Friday, July 29, 2011

Parenting Advice from a Public School Employee

Kelly's Korner is hosting a Parenting Advice Day today. I realize I am NOT a parent. Although I have changed my share of dirty diapers, wiped up puke, and cleaned up spilt milk, kool-aid, and juice. I have been a public school employee since 1994. I subbed in every grade and every subject, taught 7th grade math and science, was a K-6 librarian, and now I'm a junior high librarian. My husband teaches Special Services and Math.

My advice is for parent's from an educational perspective.

*If you have a learning disabled or child with a physical disability. Be aware of the law and your child's rights! For example, if your child is diabetic, they need to have a 504 plan in place that outlines their special needs and how teachers are to deal with them. You are your child's best advocate! Use the internet and talk to other parents. Ask, ask, ask!

*Make sure your child takes their medicine every morning!

*If every single one of your child's teachers are having discipline problems with your child, don't just write it off as they don't like him. There is a problem. Little Johny may be wonderful for you at home but is a wild child at school.

*It is possible to have personality conflicts between a child and a teacher. Be aware of your child constantly saying they don't like a teacher and investigate. There are as many different teacher personalities as there are children. You may need to ask for your child to be moved. Take care of this the first month of school!!!! Please don't wait until April to decide it's time for a change.

*BE INVOLVED. Don't wait until report cards come out and then be shocked that Little Susie has a D in math or see that she has a NI (needs improvement) in classroom behavior.

*Don't wait until Parent Teacher Conferences to approach a teacher about a problem. Some teachers have to see 150 parents in a 6 hour period. That gives you a little over 2 minutes to say 'hi' and 'bye'. Teachers have a prep/conference period most every day. Call and make an appointment to discuss whatever it is.

*Make sure your child gets plenty of sleep and eats breakfast before school. A hungry/tired child is not ready to learn.

*If you are having problems at home. Let the school know. Children respond in different ways to stress and if a teacher is prepared it makes things a lot easier.

*If your child doesn't treat you with respect, they won't treat school employees with respect. This is a recipe for DISASTER in a public education setting! Encourage proper behavior towards adults and other students.

*There is no excuse for bad behavior. When you're told your child has been behaving badly, suggest a way to approach it and remedy it.

*Be connected to the teachers. Most have email and would rather correspond with you that way. They might even use texting or have a class website.

*Remember that sugar is easier to swallow that vinegar. Approach employees calmly and controlled (This includes secretaries, counselors, principals, lunch ladies, custodians, and librarians.) If possible, schedule a meeting.
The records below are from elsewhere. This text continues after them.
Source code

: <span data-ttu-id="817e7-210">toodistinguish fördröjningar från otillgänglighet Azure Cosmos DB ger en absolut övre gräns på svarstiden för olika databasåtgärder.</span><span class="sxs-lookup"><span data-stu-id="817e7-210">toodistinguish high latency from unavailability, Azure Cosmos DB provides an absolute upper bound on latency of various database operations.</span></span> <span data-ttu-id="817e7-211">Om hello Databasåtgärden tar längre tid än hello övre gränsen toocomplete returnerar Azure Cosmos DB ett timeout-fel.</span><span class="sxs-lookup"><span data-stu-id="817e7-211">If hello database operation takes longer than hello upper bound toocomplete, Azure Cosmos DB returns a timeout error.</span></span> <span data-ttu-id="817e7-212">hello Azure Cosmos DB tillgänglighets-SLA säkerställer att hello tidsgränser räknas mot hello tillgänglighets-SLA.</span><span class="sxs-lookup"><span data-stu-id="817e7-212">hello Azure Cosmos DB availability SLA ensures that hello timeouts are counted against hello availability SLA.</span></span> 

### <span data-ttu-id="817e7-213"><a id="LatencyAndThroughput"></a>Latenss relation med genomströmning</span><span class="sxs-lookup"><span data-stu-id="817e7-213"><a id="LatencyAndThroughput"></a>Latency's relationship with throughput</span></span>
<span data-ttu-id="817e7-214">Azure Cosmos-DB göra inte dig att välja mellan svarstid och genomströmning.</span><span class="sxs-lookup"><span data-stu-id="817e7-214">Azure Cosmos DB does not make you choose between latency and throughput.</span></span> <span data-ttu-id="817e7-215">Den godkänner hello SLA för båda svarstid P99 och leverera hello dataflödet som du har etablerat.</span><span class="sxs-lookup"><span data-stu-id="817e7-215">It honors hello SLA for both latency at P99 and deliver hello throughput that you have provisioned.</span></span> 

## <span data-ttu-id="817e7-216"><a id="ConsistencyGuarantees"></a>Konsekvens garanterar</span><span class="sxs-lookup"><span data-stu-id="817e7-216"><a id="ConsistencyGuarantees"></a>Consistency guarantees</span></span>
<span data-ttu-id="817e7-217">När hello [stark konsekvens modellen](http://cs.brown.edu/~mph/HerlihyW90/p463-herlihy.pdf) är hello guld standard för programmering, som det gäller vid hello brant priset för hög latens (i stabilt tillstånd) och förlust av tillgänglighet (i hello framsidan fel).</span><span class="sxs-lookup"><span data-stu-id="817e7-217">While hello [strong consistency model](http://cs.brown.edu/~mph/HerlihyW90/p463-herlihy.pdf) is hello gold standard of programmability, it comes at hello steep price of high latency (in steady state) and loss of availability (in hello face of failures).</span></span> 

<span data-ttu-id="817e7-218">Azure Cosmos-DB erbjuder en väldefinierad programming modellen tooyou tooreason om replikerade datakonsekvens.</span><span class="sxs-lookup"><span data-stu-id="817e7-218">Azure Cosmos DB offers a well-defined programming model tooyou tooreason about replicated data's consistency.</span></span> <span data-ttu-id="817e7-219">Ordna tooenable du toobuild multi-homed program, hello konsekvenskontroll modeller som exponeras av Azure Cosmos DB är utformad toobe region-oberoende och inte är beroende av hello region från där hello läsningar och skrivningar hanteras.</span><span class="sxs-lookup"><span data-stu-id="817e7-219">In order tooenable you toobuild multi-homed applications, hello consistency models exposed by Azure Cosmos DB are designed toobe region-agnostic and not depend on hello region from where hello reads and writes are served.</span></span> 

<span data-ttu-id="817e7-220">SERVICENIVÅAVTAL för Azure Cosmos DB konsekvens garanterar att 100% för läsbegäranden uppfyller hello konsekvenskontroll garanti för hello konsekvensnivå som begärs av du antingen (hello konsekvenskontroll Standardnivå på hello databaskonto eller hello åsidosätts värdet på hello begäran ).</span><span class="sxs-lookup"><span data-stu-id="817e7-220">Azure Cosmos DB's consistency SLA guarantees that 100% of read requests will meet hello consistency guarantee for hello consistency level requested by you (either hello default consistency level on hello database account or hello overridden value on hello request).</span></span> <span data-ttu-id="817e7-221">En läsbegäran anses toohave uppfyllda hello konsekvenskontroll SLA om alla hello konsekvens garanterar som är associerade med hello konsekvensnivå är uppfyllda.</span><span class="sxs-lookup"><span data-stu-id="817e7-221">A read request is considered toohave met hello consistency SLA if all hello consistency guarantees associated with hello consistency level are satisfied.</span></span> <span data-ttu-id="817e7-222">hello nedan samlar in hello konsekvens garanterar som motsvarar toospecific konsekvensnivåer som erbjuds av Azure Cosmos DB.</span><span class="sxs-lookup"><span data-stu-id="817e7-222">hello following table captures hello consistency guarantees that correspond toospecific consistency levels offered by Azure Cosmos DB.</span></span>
Don't just go up to school and demand a meeting. That puts the meeting on the wrong foot from the beginning!

*Make sure they return their library books!!! I just had to put that one in there!

Do you agree? What did I forget? Leave additional advice in the comments!



  1. Hi! I LOVE your advice!! I am the mom of 4 kids (three in school one starting K this fall) and I have to agree with ALL of it!!!! One thing I see alot (as a parent and very involved volunteer in the school) is that many parents automatically blame the school or teacher. I try to always look at a situation with caution and perspective. I was a teacher so this helps. I have a child with a learning disability who is on an IEP and another on a 504 for hearing and speech disorders. Being aware of rights and procedures is key but having a good relationship with the school and those directly involved with the children is a great way to make sure they are getting what they need. Thanks for the great advice!

    Amy @

  2. Good suggestions Robin. I, as a teacher but not a parent, would also add: Please make sure your child has all their materials. I went through 250 pencils last year...seriously, check your kids before they leave to see if they have paper, pencils, textbooks, etc. It will save a ton of aggravation in the classroom.

  3. I would add one more thing----please be sure that the school and/or teacher knows how to contact you, the parent, at all times. If you go out of town for work, split from your husband, leave to care for a sick family member, your child will be affected. Get a new cell phone number? Let the school know. Knowing these things really helps the school deal with your child! Ellen

  4. Ok, I am late on this one, but here goes... What I want parents to do is BE THE PARENT. Not the buddy. Not the best friend. THE PARENT.
    Discipline when needed, take an interest, teach values and personal responsibility, and set a good example.